Prosegui la rassegna di giurisprudenza sul licenziamento ritorsivo riportata qui sotto, ripartendo subito dopo la sua ultima frase.

## Brano scelto:
----------
Rassegne di Giurisprudenza

Presupposti della nullità del licenziamento ritorsivo

Licenziamento ritorsivo - Motivo illecito esclusivo e determinante - Necessità - Onere della prova del lavoratore - Sussistenza - Comparazione con altri motivi del recesso - Esclusione
Per accogliere la domanda di accertamento della nullità del licenziamento in quanto fondato su motivo illecito, occorre che l'intento ritorsivo datoriale (il cui onere è a carico del lavoratore) abbia avuto efficacia determinativa esclusiva della volontà di recedere dal rapporto di lavoro, anche rispetto ad altri fatti rilevanti ai fini della configurazione di una giusta causa o di un giustificato motivo di recesso, dovendosi escludere la necessità di procedere ad un giudizio di comparazione fra le diverse ragioni causative del recesso, ossia quelle riconducibili ad una ritorsione e quelle connesse, oggettivamente, ad altri fattori idonei a giustificare il licenziamento.
• Corte di cassazione, sezione lavoro, sentenza 7 settembre 2022, n. 26395

Licenziamento - licenziamento per ritorsione - nullità - presupposti.
Non può considerarsi ritorsivo un licenziamento palesemente (anche se erroneamente) basato sull'inosservanza di direttive aziendali, qualora manchi la prova, il cui onere incombe sul lavoratore, della sussistenza di un motivo illecito determinante. (Nella specie, la S.C. ha confermato la sentenza impugnata, che aveva dichiarato la illegittimità del licenziamento disciplinare adottato in violazione dell'art. 7 della legge 20 maggio 1970, n. 300, escludendone, tuttavia, la natura discriminatoria, in assenza della allegazione e prova del motivo illecito determinante).
----------
## Dati forniti:
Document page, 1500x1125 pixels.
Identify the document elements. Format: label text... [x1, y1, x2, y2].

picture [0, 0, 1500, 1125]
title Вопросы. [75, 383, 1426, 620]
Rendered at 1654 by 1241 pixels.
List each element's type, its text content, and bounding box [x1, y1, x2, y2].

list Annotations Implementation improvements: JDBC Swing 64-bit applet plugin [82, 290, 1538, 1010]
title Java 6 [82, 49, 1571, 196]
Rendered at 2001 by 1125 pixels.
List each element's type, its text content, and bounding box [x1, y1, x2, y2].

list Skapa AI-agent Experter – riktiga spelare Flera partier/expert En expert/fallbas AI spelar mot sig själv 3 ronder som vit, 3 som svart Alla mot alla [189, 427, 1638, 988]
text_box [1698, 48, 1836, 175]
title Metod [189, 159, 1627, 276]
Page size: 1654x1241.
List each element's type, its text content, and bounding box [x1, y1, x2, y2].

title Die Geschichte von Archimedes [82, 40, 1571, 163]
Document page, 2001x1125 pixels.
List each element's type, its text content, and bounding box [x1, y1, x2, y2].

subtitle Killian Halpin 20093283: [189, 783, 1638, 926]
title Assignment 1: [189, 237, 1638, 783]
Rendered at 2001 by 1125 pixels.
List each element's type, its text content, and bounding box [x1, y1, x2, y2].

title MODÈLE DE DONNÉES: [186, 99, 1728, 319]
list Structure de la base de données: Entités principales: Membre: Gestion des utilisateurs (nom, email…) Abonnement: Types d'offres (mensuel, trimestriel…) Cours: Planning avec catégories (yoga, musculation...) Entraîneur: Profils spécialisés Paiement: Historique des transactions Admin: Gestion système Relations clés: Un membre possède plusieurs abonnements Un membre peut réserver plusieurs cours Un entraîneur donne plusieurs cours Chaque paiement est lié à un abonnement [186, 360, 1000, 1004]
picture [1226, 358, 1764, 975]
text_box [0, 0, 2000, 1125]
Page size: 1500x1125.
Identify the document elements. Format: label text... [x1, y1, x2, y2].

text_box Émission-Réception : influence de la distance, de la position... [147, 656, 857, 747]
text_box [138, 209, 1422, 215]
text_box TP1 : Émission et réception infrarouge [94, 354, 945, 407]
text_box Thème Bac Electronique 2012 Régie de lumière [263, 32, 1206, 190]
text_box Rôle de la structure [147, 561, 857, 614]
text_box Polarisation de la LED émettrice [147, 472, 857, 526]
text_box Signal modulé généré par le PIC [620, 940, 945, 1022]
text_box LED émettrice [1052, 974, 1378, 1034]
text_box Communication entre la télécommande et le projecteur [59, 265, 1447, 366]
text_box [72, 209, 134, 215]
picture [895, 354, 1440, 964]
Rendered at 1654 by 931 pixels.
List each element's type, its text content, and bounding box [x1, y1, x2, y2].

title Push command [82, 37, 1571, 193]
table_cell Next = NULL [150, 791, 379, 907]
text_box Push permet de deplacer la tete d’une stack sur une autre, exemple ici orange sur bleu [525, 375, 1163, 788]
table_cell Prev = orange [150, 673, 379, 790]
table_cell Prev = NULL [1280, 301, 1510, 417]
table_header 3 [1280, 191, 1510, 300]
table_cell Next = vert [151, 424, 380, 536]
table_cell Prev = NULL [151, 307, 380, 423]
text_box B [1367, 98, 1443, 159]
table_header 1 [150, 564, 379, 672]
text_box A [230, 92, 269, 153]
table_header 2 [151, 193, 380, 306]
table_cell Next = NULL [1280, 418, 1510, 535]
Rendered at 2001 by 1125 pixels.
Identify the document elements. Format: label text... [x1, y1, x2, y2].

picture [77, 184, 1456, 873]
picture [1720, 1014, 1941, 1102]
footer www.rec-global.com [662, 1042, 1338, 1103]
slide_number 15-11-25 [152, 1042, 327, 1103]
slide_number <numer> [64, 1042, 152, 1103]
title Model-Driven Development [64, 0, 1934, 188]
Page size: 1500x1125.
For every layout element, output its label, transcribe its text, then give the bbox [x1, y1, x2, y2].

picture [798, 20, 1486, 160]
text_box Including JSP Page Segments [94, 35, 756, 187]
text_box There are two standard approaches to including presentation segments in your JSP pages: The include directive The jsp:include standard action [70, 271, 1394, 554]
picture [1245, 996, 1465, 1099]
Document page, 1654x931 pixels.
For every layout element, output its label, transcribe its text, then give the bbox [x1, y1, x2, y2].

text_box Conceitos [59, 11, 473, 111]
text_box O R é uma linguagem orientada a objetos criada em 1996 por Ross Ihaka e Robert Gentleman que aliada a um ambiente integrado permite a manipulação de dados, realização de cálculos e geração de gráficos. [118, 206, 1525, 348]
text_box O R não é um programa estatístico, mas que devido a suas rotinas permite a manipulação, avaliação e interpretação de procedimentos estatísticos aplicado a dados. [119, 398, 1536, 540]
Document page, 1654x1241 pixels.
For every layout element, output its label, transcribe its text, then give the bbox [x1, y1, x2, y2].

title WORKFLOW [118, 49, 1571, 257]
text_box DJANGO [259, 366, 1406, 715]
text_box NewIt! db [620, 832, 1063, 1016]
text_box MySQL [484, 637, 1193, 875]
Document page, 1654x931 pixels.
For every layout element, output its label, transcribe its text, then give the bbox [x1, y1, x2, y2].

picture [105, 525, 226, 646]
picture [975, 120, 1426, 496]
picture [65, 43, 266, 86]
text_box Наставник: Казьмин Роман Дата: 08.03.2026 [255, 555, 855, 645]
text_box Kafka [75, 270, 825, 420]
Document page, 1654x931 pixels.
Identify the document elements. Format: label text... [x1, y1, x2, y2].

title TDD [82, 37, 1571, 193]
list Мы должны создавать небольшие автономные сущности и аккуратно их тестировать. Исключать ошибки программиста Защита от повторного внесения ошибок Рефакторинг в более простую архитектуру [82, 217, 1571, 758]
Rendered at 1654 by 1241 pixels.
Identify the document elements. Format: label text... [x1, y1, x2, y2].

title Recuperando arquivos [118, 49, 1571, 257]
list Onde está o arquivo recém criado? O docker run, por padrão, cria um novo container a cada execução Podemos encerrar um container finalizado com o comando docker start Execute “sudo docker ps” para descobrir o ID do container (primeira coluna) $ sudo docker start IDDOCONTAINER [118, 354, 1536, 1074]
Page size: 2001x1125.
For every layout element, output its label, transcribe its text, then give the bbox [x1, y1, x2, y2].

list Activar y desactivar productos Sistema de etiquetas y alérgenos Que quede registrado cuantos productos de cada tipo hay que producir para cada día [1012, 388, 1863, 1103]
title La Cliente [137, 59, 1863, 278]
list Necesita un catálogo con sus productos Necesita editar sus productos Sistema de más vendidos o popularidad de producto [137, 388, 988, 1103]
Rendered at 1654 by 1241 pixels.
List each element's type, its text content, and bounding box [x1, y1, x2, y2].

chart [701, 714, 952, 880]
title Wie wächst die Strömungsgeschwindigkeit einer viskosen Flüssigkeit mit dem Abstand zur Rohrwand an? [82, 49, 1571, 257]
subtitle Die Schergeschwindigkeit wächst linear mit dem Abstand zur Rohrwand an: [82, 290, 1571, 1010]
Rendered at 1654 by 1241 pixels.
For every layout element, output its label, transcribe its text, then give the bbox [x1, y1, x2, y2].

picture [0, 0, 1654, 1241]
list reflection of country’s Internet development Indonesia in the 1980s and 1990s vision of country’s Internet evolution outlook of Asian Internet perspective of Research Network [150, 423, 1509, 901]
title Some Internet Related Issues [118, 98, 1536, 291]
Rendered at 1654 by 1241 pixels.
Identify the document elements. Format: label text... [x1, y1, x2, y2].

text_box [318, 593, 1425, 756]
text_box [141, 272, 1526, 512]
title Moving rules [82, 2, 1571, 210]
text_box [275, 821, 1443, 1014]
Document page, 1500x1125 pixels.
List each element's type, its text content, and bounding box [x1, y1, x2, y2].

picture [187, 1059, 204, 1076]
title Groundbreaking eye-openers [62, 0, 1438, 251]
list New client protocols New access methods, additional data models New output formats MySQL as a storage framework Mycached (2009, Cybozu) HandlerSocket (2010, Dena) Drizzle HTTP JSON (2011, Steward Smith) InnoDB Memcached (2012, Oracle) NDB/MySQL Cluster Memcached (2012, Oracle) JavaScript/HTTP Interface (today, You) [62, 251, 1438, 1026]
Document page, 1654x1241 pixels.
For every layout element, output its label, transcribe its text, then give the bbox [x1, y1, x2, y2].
----------
## Risultato:
• Corte di cassazione, sezione lavoro, sentenza 27 febbraio 2015, n. 3986

Licenziamento - Licenziamento disciplinare - Carattere ritorsivo del provvedimento datoriale – Configurabilità - Condizioni.
In tema di licenziamento disciplinare, ove il lavoratore deduca il carattere ritorsivo del provvedimento datoriale, è necessario che tale intento abbia avuto un'efficacia determinativa ed esclusiva del licenziamento anche rispetto agli altri eventuali fatti idonei a configurare un'ipotesi di legittima risoluzione del rapporto, dovendosi escludere la necessità di procedere ad un giudizio di comparazione fra le diverse ragioni causative del recesso, ossia quelle riconducibili ad una ritorsione e quelle connesse, oggettivamente, ad altre inadempienze. (Nella specie, la S.C., nel rigettare il ricorso, ha ritenuto ininfluente che le contestazioni mosse al dipendente, investito di funzioni di responsabilità in diverse filiali di un istituto bancario, fossero state originate da una ispezione, asseritamente disposta come reazione ingiusta a sue segnalazioni in ordine alle modalità di gestione di un gruppo finanziario).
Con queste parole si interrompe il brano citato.